Вэл, чувствуя себя таким же одурманенным, как его дед, залез в карман куртки, набитый запасными магазинами и патронами для бесполезной «беретты». Вытащив оттуда бумажку, он протянул ее Нику.
— Знаю я этого типа, — заметил Ник. — Мы с К. Т. посадили его на пять лет, когда ты был совсем маленьким. Он теперь живет на территории реконкисты, далеко от границы. Вряд ли ты добрался бы туда сегодня.
— У меня все равно нет денег, — сказал Вэл.
Они проезжали мимо Хунгариан-Фридом-парка с его армией льготников — сплошь бездомные-одиночки. У тротуара стояли полицейские автомашины и фургоны, возле них было множество полицейских, отправленных для подавления беспорядков. Вэлу казалось, что все это где-то не здесь, за миллион миль от него.
— Для новой карточки нужно двести баксов… старых баксов, — добавил он.

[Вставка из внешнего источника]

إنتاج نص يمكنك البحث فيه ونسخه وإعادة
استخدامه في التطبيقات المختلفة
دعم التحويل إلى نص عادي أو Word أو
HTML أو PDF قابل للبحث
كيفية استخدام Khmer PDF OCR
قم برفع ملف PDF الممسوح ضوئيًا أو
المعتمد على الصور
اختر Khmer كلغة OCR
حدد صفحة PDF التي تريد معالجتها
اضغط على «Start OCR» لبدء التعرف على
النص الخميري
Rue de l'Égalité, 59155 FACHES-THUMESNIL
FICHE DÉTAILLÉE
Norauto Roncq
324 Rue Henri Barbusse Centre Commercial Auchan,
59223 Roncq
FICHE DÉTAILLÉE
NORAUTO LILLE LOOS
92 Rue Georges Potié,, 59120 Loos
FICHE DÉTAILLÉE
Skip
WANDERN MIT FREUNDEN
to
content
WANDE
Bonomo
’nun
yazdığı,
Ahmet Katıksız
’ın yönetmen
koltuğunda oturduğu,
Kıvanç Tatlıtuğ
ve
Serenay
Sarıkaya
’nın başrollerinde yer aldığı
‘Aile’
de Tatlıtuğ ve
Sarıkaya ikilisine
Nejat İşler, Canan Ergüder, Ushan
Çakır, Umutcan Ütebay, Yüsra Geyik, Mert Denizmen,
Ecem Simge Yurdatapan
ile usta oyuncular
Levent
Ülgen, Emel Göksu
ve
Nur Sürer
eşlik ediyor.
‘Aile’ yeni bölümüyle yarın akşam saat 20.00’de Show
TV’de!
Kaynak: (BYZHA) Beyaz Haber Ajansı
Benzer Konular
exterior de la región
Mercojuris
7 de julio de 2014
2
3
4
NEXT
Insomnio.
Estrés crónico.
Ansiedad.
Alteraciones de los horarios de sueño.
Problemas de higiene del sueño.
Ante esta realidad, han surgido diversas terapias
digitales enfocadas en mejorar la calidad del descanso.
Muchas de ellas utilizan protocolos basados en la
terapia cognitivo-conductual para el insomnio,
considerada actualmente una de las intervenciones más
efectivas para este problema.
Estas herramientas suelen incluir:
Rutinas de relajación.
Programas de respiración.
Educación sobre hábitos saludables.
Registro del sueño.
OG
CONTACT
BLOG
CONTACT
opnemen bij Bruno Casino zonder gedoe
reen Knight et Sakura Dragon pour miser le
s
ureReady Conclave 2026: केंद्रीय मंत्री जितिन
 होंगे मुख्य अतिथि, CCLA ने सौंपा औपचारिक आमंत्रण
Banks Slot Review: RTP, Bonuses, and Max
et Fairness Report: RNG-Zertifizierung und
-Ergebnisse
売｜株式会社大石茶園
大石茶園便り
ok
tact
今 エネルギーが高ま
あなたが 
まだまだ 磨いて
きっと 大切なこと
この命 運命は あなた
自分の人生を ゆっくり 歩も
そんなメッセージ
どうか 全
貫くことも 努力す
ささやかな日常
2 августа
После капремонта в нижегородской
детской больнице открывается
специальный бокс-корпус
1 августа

— Извини, у меня их нет. Несколько дней назад были. Но я растратил их на всякие взятки и заплатил пилоту за полет из Лас-Вегаса в Лос-Анджелес.
Вэл уставился на него.
— В Лос-Анджелес? Что ты там делал?
— Искал тебя.
— Вранье, — пролаял Вэл.
— Хорошо, пусть вранье, — согласился Ник. — Я потратил их в казино Лас-Вегаса. Мне все равно, что ты думаешь. Но сейчас я не смог бы дать тебе две сотни, даже если бы имел.
— Почему?
— Я бы внес аванс за операцию Леонарду. Чтобы жить, ему необходима операция. А государство оплатит ее, когда он будет уже мертв… лет десять или двадцать как.
Леонард, словно услышав свое имя, заворочался и застонал на заднем сиденье. Вэл оглянулся на деда, и у него самого защемило сердце.